BEGIN EXTRACTED ENTRIES

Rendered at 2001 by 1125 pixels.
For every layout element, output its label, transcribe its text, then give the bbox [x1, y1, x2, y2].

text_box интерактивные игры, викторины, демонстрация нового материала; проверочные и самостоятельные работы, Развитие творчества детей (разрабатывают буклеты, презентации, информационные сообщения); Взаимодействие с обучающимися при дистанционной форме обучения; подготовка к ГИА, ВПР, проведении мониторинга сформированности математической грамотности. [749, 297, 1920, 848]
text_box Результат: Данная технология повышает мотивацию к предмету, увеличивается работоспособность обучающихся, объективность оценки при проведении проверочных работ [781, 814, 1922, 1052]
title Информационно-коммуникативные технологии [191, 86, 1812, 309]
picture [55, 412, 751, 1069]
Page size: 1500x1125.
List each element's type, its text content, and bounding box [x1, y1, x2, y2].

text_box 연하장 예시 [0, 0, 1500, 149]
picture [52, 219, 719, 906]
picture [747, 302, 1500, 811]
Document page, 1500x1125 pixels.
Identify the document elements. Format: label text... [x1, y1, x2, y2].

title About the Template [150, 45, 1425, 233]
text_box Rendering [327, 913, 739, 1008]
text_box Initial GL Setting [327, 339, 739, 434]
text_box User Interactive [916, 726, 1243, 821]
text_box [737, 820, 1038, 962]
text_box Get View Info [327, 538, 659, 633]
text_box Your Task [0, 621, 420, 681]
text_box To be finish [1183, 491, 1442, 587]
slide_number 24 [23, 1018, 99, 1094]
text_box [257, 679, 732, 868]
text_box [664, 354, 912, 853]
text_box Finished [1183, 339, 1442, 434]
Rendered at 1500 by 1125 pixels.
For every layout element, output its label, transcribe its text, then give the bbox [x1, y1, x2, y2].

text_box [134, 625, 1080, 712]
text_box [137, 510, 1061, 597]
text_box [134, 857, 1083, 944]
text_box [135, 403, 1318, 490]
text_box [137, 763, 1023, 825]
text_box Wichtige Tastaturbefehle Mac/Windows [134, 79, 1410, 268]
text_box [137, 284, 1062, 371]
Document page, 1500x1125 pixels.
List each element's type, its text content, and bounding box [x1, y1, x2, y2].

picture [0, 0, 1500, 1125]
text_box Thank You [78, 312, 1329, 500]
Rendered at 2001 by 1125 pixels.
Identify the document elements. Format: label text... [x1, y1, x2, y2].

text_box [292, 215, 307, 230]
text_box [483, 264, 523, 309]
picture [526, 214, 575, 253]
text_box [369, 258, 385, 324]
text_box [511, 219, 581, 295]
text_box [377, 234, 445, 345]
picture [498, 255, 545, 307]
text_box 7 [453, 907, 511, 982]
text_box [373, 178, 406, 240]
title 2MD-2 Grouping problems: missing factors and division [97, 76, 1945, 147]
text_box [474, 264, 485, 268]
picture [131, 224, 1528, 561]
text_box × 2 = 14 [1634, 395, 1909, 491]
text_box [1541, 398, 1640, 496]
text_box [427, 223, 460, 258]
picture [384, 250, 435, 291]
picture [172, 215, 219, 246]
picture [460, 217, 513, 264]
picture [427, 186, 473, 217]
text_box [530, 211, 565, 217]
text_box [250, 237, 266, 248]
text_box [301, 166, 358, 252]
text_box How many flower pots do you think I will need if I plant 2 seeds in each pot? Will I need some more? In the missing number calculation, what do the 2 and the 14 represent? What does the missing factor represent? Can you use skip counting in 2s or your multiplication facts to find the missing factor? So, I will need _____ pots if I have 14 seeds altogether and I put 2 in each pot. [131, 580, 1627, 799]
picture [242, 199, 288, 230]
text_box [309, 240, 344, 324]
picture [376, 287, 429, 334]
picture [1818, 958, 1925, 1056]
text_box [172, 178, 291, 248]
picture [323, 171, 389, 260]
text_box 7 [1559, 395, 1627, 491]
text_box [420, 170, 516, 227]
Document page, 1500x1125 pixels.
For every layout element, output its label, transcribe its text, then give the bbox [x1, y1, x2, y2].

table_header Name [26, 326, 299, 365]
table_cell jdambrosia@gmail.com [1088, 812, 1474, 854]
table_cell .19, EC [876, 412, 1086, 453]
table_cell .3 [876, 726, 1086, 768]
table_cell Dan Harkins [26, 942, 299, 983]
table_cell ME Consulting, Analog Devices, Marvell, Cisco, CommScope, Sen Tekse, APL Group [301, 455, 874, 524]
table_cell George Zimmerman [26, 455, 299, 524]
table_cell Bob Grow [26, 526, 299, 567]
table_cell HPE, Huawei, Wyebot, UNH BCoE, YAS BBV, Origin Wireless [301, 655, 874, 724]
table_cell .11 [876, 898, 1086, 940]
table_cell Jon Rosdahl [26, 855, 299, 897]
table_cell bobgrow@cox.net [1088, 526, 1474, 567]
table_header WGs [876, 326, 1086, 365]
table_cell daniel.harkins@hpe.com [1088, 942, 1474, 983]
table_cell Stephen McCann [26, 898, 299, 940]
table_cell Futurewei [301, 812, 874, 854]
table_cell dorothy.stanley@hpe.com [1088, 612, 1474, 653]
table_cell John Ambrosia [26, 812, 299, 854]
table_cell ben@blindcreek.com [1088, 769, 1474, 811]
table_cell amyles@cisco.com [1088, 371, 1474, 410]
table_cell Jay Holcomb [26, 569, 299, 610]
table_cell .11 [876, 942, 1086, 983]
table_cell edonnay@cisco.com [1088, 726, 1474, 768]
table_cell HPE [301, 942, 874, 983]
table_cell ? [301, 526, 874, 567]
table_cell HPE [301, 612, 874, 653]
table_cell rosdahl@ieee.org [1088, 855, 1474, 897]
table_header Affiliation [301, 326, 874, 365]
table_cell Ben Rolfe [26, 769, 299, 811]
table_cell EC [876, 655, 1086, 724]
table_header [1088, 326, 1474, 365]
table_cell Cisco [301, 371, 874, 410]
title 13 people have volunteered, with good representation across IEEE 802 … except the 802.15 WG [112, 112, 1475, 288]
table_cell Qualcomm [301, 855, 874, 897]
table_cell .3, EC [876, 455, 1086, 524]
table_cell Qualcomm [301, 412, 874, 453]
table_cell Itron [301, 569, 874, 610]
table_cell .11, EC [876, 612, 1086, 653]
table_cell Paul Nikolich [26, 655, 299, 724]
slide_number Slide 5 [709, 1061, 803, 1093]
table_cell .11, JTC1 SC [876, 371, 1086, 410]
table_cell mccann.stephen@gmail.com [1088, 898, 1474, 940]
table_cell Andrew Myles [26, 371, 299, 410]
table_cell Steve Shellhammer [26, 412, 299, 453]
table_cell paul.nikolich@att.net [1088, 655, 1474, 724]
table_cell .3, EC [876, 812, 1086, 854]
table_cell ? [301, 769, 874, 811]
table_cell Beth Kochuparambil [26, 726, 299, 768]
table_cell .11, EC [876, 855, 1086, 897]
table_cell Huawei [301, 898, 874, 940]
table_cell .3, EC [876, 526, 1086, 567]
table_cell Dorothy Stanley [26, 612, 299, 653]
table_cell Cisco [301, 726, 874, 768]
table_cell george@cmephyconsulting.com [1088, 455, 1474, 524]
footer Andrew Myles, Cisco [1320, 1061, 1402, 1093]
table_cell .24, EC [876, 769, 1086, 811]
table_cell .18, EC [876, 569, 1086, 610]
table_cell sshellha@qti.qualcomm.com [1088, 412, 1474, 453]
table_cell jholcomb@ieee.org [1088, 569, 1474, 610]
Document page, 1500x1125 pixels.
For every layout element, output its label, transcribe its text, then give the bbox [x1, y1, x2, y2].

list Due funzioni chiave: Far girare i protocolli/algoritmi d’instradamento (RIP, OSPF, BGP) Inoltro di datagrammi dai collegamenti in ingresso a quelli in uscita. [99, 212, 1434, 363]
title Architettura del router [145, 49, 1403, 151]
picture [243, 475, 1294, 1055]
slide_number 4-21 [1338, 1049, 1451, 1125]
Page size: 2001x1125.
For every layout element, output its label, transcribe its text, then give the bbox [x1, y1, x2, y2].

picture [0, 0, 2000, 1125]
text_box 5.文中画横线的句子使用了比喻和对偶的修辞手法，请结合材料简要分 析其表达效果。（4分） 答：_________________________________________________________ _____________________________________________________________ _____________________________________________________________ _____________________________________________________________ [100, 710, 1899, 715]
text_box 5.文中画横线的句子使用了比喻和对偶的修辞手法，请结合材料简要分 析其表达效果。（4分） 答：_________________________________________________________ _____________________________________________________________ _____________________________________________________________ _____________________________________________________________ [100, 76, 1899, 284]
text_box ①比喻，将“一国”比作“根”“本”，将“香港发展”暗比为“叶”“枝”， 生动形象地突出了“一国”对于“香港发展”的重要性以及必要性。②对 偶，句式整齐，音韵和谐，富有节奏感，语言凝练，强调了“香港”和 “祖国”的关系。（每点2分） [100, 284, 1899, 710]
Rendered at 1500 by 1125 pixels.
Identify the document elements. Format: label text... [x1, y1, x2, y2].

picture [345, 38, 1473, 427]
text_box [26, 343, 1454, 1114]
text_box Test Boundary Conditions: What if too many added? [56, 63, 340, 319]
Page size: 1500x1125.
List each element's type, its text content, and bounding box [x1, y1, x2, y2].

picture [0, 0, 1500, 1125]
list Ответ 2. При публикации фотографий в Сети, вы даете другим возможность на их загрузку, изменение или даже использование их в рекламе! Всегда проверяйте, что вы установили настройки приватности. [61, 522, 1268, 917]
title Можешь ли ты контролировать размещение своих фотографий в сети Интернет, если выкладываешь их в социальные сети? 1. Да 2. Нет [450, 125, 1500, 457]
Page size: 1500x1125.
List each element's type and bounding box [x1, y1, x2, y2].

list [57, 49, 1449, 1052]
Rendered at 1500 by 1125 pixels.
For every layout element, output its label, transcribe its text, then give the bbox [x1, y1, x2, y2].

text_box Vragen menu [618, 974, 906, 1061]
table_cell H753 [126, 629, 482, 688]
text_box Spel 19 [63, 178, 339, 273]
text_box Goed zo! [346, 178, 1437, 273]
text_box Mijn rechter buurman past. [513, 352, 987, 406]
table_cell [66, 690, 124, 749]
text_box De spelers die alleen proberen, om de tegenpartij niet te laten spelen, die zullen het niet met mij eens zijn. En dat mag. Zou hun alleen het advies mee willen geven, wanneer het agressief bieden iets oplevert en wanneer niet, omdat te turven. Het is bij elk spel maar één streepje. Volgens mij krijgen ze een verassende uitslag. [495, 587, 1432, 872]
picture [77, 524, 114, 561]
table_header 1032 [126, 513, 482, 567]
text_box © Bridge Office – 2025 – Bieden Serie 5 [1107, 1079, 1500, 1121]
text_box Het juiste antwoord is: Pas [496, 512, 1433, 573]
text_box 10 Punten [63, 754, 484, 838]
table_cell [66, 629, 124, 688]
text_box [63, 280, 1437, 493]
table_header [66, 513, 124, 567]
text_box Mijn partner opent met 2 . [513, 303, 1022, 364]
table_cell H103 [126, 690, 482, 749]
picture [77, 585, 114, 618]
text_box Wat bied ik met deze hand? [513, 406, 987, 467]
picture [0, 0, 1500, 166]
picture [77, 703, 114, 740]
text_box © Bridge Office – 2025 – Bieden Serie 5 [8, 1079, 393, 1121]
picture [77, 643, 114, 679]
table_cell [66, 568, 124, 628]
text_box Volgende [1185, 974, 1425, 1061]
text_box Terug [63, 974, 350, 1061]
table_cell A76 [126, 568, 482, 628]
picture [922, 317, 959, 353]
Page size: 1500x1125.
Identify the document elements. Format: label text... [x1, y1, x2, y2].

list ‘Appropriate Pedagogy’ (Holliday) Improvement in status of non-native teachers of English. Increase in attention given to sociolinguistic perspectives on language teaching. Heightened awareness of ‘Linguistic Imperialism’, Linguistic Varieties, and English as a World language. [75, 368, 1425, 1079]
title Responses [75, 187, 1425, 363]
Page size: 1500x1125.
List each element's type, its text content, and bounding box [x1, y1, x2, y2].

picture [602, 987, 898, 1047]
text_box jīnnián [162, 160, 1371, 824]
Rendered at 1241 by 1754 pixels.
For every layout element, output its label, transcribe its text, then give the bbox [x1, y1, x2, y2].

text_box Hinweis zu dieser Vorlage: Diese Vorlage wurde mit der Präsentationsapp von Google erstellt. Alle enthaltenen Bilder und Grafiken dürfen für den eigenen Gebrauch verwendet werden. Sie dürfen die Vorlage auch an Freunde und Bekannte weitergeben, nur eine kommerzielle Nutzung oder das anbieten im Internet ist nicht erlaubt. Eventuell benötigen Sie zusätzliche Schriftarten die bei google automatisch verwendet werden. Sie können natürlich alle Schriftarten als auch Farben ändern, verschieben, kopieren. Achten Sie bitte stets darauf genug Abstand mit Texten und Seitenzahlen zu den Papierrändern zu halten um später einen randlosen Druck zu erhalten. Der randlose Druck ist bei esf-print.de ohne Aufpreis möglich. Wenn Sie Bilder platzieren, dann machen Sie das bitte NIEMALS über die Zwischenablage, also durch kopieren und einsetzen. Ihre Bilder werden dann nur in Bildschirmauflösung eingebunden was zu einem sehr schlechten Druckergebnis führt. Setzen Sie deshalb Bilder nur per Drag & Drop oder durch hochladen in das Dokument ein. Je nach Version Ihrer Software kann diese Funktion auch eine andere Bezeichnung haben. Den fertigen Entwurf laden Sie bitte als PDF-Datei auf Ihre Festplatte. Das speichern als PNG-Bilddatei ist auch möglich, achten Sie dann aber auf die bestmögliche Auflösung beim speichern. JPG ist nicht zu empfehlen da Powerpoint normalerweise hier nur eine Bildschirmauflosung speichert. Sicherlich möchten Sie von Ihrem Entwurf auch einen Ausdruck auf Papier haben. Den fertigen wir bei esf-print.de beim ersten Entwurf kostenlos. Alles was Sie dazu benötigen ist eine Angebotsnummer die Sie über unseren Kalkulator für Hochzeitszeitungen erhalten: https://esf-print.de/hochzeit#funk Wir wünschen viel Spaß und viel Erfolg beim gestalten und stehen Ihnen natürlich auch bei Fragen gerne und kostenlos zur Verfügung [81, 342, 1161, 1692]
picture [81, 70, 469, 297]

END EXTRACTED ENTRIES

### ABOUT THIS TASK
Stop at the line containing "text_box [137, 284, 1062, 371]". Please print exactly every line before it from the start of the records, plus that line itself, and nothing else.

### WORKED SOLUTION
Rendered at 2001 by 1125 pixels.
For every layout element, output its label, transcribe its text, then give the bbox [x1, y1, x2, y2].

text_box интерактивные игры, викторины, демонстрация нового материала; проверочные и самостоятельные работы, Развитие творчества детей (разрабатывают буклеты, презентации, информационные сообщения); Взаимодействие с обучающимися при дистанционной форме обучения; подготовка к ГИА, ВПР, проведении мониторинга сформированности математической грамотности. [749, 297, 1920, 848]
text_box Результат: Данная технология повышает мотивацию к предмету, увеличивается работоспособность обучающихся, объективность оценки при проведении проверочных работ [781, 814, 1922, 1052]
title Информационно-коммуникативные технологии [191, 86, 1812, 309]
picture [55, 412, 751, 1069]
Page size: 1500x1125.
List each element's type, its text content, and bounding box [x1, y1, x2, y2].

text_box 연하장 예시 [0, 0, 1500, 149]
picture [52, 219, 719, 906]
picture [747, 302, 1500, 811]
Document page, 1500x1125 pixels.
Identify the document elements. Format: label text... [x1, y1, x2, y2].

title About the Template [150, 45, 1425, 233]
text_box Rendering [327, 913, 739, 1008]
text_box Initial GL Setting [327, 339, 739, 434]
text_box User Interactive [916, 726, 1243, 821]
text_box [737, 820, 1038, 962]
text_box Get View Info [327, 538, 659, 633]
text_box Your Task [0, 621, 420, 681]
text_box To be finish [1183, 491, 1442, 587]
slide_number 24 [23, 1018, 99, 1094]
text_box [257, 679, 732, 868]
text_box [664, 354, 912, 853]
text_box Finished [1183, 339, 1442, 434]
Rendered at 1500 by 1125 pixels.
For every layout element, output its label, transcribe its text, then give the bbox [x1, y1, x2, y2].

text_box [134, 625, 1080, 712]
text_box [137, 510, 1061, 597]
text_box [134, 857, 1083, 944]
text_box [135, 403, 1318, 490]
text_box [137, 763, 1023, 825]
text_box Wichtige Tastaturbefehle Mac/Windows [134, 79, 1410, 268]
text_box [137, 284, 1062, 371]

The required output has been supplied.